In the given figure, ABC is a triangle. DE is parallel to BC and $\dfrac{AD}{DB} = \dfrac{3}{2}$.

(i) Determine the ratios $\dfrac{AD}{AB} \text{ and } \dfrac{DE}{BC}$.

(ii) Prove that △DEF is similar to △CBF. Hence, find $\dfrac{EF}{FB}$.

(iii) What is the ratio of the areas of △DEF and △BFC?

(i) Given,

$\dfrac{AD}{DB} = \dfrac{3}{2}$

Let AD = 3x and BD = 2x.

From figure,

AB = AD + DB = 3x + 2x = 5x.

$\dfrac{AD}{AB} = \dfrac{3x}{5x} = \dfrac{3}{5}$.

In △ADE and △ABC,

∠A = ∠A [Common]

∠ADE = ∠ABC [Corresponding angles are equal]

∴ △ADE ~ △ABC [By AA]

Since, corresponding sides of similar triangle are proportional to each other.

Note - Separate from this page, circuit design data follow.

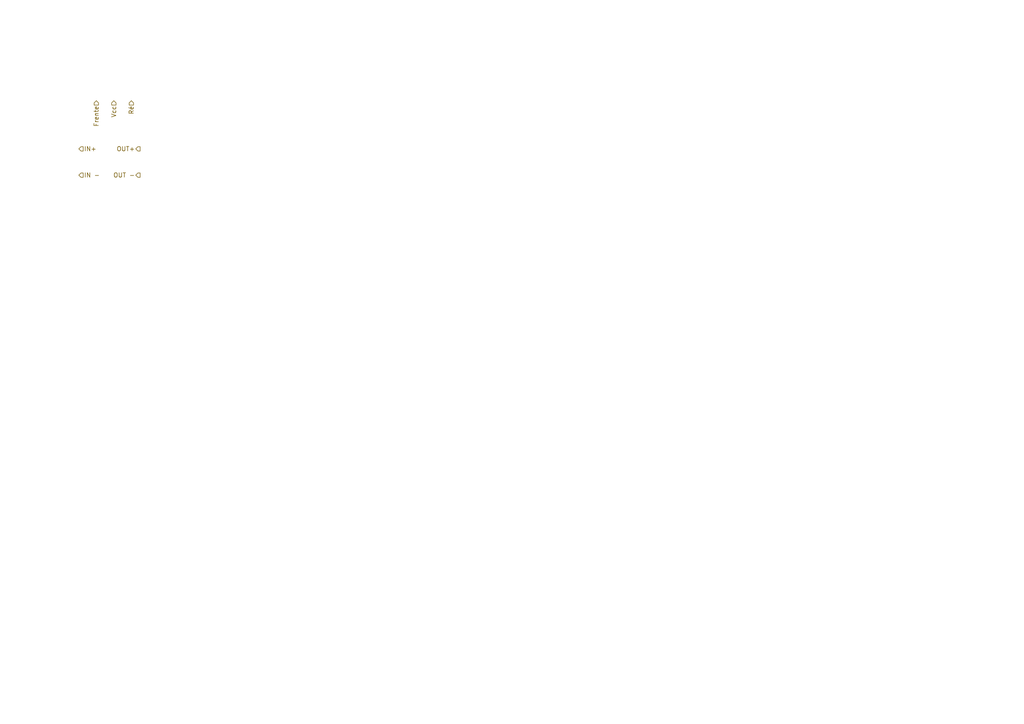
<source format=kicad_sch>
(kicad_sch (version 20211123) (generator eeschema)

  (uuid dc59e8d5-230c-4592-8413-fc71ef6e8ff3)

  (paper "A4")

  


  (hierarchical_label "Frente" (shape input) (at 27.94 29.21 270)
    (effects (font (size 1.27 1.27)) (justify right))
    (uuid 1c10501f-6e80-436f-9e73-54061b7aa388)
  )
  (hierarchical_label "IN+" (shape input) (at 22.86 43.18 0)
    (effects (font (size 1.27 1.27)) (justify left))
    (uuid 4d048603-ac91-4526-9f61-20f0d3a133d7)
  )
  (hierarchical_label "OUT -" (shape output) (at 40.64 50.8 180)
    (effects (font (size 1.27 1.27)) (justify right))
    (uuid 54204bb9-ad55-487d-bb6f-7e2012a1298e)
  )
  (hierarchical_label "IN -" (shape input) (at 22.86 50.8 0)
    (effects (font (size 1.27 1.27)) (justify left))
    (uuid 9b0cff53-291a-4702-b8dc-44bb01e61293)
  )
  (hierarchical_label "Ré" (shape input) (at 38.1 29.21 270)
    (effects (font (size 1.27 1.27)) (justify right))
    (uuid d0708292-9660-47b6-9a13-d21ea12d364b)
  )
  (hierarchical_label "Vcc" (shape input) (at 33.02 29.21 270)
    (effects (font (size 1.27 1.27)) (justify right))
    (uuid e926e2ae-e1fc-4442-b9dc-370cf3dcb530)
  )
  (hierarchical_label "OUT+" (shape output) (at 40.64 43.18 180)
    (effects (font (size 1.27 1.27)) (justify right))
    (uuid ffa93396-1e02-4cf4-81d7-d58d4dc3d83c)
  )
)

</source>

$\therefore \dfrac{DE}{BC} = \dfrac{AD}{AB} = \dfrac{3}{5}$ ………..(1)

Hence, $\dfrac{AD}{AB} = \dfrac{DE}{BC} = \dfrac{3}{5}$.

(ii) In △DEF and △CBF,

∠FDE = ∠FCB (Alternate angles are equal)

∠DFE = ∠BFC (Vertically opposite angles are equal)

∴ △DEF ~ △CBF [By AA]

Since, corresponding sides of similar triangle are proportional to each other.

$\therefore \dfrac{EF}{FB} = \dfrac{DE}{BC} = \dfrac{3}{5}$

Hence, $\dfrac{EF}{FB} = \dfrac{3}{5}$.

(iii) We know that,

The ratio of the areas of two similar triangles is equal to the ratio of squares of their corresponding sides.

$\therefore \dfrac{\text{Area of △DFE}}{\text{Area of △CBF}} = \dfrac{EF^2}{FB^2}\\[1em] = \dfrac{3^2}{5^2} = \dfrac{9}{25}.$

Hence, ratio of the areas of △DEF and △BFC = 9 : 25.